What to produce:
Repeat, word for word, each of the records shown below, without their pictures.
^^^^^^^^^^^^^^^^
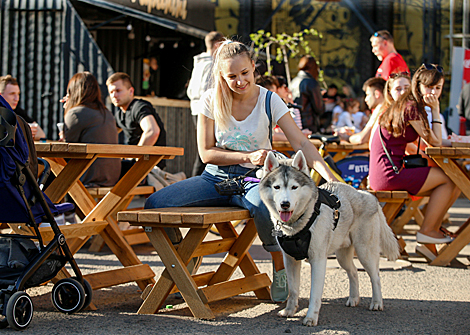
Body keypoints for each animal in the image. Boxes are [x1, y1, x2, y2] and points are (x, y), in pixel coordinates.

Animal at [258, 151, 398, 326]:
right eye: (276, 187)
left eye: (294, 187)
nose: (285, 204)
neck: (299, 223)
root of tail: (366, 194)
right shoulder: (290, 260)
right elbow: (293, 290)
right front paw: (290, 311)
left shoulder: (318, 260)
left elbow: (314, 294)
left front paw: (311, 317)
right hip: (343, 256)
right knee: (353, 272)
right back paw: (354, 299)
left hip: (365, 252)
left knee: (376, 277)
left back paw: (377, 303)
^^^^^^^^^^^^^^^^
Result:
Body keypoints for each animal in the image. Boxes are [x1, y1, x2, y2] and points are (x, y), in pixel coordinates.

Animal at [258, 151, 398, 326]:
right eye: (276, 187)
left eye: (294, 187)
nose: (285, 204)
neck: (299, 223)
root of tail: (366, 194)
right shoulder: (290, 260)
right elbow: (293, 290)
right front paw: (290, 311)
left shoulder: (318, 260)
left elbow: (314, 294)
left front paw: (311, 317)
right hip: (343, 256)
right knee: (353, 272)
right back paw: (354, 299)
left hip: (365, 252)
left knee: (376, 277)
left back paw: (377, 303)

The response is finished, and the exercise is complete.